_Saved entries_
──────────
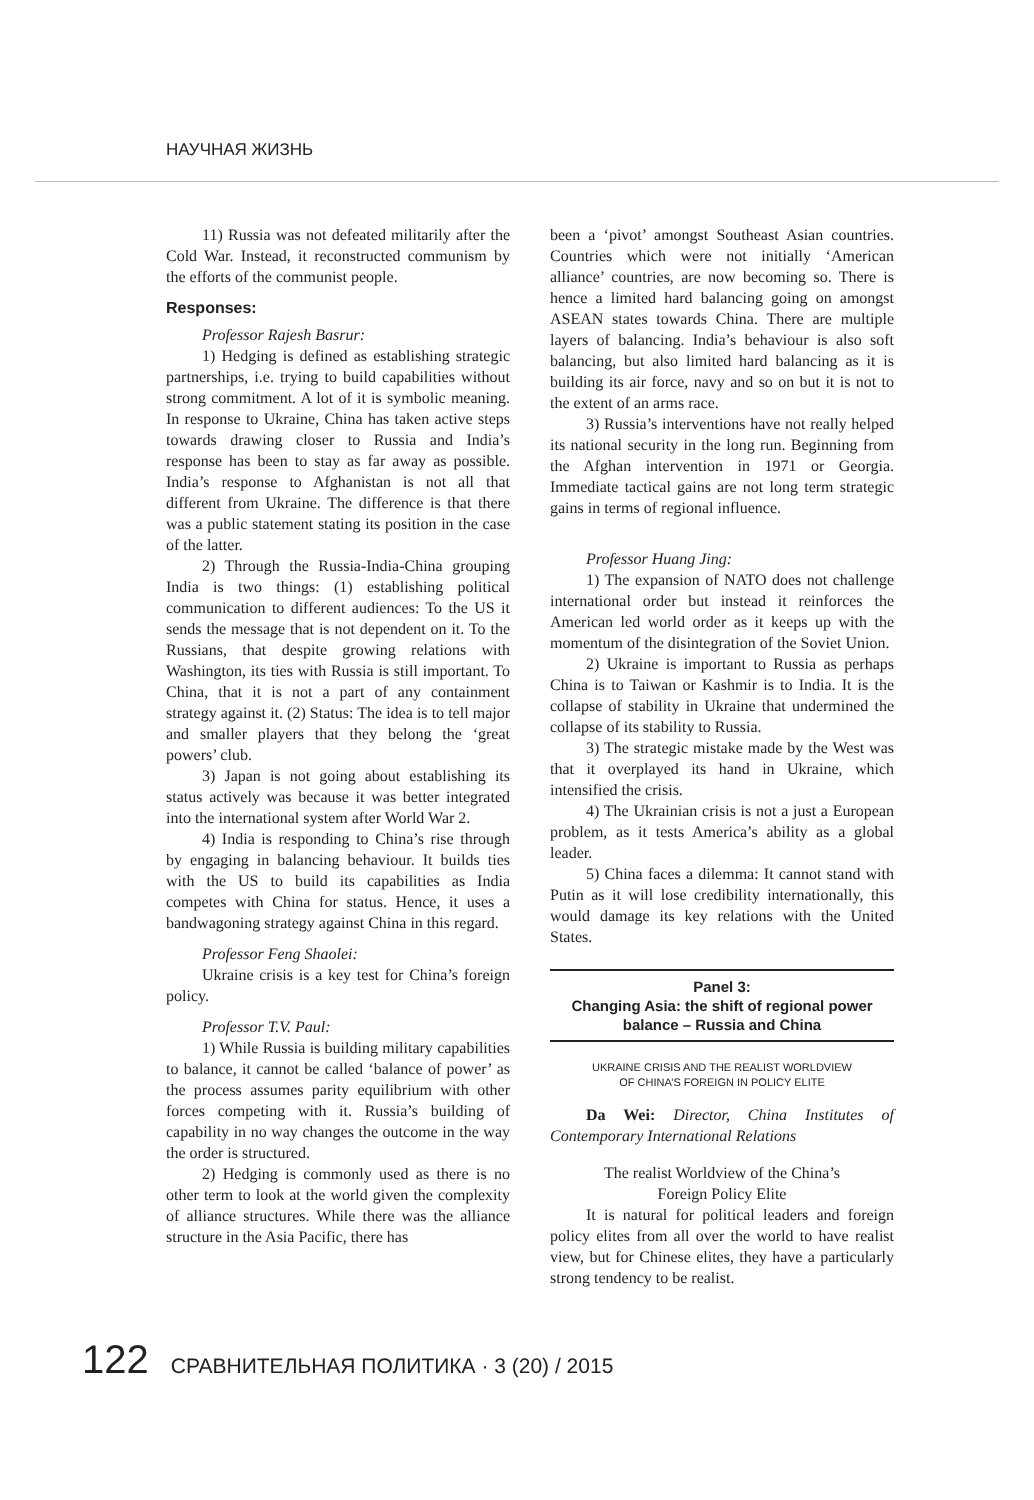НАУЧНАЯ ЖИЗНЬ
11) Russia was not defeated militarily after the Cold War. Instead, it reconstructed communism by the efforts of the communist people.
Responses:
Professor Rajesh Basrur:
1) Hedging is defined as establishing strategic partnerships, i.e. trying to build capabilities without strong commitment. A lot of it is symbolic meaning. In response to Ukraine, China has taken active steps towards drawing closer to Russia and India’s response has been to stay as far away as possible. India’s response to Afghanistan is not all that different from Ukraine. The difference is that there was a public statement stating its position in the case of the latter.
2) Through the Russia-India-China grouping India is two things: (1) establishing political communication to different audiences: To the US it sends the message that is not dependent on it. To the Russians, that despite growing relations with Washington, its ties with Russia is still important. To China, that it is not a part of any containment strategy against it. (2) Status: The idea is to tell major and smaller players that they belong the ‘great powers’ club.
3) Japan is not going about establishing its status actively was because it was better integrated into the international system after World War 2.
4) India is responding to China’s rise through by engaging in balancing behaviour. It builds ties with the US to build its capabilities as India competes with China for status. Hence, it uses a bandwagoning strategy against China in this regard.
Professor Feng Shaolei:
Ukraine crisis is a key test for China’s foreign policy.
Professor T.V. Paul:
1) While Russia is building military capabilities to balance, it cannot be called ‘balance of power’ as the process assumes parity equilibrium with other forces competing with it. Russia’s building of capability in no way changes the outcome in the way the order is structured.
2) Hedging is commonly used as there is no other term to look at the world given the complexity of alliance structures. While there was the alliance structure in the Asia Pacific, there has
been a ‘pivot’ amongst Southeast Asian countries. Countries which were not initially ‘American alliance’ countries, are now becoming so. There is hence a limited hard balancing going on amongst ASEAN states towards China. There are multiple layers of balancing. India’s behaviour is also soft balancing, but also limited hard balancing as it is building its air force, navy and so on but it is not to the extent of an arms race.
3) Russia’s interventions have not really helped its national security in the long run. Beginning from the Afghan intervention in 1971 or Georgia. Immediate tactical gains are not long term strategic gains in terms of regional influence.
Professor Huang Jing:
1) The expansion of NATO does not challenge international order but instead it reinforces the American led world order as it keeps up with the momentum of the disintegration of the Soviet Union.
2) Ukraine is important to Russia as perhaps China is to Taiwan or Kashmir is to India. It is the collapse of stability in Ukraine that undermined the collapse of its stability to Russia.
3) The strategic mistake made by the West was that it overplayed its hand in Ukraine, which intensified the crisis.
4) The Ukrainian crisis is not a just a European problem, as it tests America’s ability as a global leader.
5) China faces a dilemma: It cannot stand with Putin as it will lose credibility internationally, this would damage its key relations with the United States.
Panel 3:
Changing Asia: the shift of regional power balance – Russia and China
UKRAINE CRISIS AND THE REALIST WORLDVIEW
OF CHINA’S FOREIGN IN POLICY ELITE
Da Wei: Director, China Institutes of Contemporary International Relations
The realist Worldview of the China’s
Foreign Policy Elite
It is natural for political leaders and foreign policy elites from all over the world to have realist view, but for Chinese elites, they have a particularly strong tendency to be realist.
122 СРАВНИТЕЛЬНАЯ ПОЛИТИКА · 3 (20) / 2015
──────────
_What you will do_
Copy every line of the records above that contains "balancing".

_Exercise output_
4) India is responding to China’s rise through by engaging in balancing behaviour. It builds ties with the US to build its capabilities as India competes with China for status. Hence, it uses a bandwagoning strategy against China in this regard.
been a ‘pivot’ amongst Southeast Asian countries. Countries which were not initially ‘American alliance’ countries, are now becoming so. There is hence a limited hard balancing going on amongst ASEAN states towards China. There are multiple layers of balancing. India’s behaviour is also soft balancing, but also limited hard balancing as it is building its air force, navy and so on but it is not to the extent of an arms race.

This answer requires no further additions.